Die Eckdaten - geplant ein Schwimmteich mit 14*7 Meter Gesamtfläche und eine Tiefe im Schwimmbereich von 2 Meter.
+ Über die gesamte Längsfläche möchten wir gerne einen *Bio-Pflanzenfilter bzw. Kiesfilter *mit 1,5 Meter Breite und 70 cm Tiefe bauen.
Hier gleich die erste Frage - kann ein *Bio-Pflanzenfilter *zu groß bzw. von der Form her zu lange sein mit 14*1,5 Meter? Die empfohlenen 10-20 Prozent würden wir hier leicht überschreiten.
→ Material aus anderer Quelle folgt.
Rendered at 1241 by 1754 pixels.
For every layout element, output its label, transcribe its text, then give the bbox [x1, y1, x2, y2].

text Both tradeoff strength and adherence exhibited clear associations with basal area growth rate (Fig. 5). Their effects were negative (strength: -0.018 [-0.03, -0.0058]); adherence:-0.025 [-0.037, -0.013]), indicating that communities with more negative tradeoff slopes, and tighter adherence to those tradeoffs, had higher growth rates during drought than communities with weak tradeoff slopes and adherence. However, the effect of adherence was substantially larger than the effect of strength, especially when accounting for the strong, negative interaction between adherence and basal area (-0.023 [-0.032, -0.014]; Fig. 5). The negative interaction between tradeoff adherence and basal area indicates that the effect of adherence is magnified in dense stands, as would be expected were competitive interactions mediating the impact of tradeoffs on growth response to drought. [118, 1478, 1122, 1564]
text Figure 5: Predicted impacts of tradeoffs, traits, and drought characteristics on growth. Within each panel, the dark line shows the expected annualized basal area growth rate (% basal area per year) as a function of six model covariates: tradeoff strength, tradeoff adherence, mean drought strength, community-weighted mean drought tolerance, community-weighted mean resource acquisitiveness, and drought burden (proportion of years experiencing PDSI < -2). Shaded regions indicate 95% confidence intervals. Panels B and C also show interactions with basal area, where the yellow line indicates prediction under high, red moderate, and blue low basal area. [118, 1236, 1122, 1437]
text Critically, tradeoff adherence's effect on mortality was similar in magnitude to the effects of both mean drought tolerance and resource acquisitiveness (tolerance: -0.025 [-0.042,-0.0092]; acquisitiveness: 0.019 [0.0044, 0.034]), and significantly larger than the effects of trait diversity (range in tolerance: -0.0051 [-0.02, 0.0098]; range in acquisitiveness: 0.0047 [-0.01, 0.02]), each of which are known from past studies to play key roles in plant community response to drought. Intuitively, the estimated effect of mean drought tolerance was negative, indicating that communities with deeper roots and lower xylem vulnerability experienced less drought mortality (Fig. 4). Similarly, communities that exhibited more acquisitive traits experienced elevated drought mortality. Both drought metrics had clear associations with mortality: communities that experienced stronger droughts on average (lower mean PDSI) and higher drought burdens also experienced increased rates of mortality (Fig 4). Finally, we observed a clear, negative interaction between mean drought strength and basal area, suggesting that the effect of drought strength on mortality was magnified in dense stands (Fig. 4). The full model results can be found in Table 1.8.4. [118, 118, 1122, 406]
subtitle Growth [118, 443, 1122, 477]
Und gleich noch mehr Fragen - Als Filter würden wir gerne einen Schwerkraftfilter (Bogensiebfilter mit 3oo er Gitter) einsetzen - einmal mit DN 110 Bodenablauf und einen DN 110 Skimmer - von der Pumpe soll es dann zum Bioflow Wasserverteilsystem gehen. Welche Pumpe mit welcher Leistung würdet ihr uns hier empfehlen?
Wo sollte ich den Schacht des Bioflow Wasserverteilsystem platzieren? Brauche ich dann über die ganzen 14 Meter Länge die Verteilerrohre? Falls ja in welchem Abstand für die 1,5 Meter Breite?
Wir haben von den verschiedensten Arten gelesen - *Pflanzenfilter räumlich getrennt VS getrennte Becken mit Sumpffilter. *
Nun die große Frage - kann man hier bei den 14 Metern nicht einfach 50/50 machen in dem man auf einen Teil einfach den Kies um 15 cm höher aufschüttet - also auf 85 Gesamthöhe? Somit könnte man ja mehr verschiedenste Pflanzen setzen. Wo müssten hier dann die Abläufe gemacht werden?
Wäre es überhaupt eine Möglichkeit dem Pflanzenfilter etwas erhöht zu machen und einfach einen Überlauf über die ganze Längsseite zu machen?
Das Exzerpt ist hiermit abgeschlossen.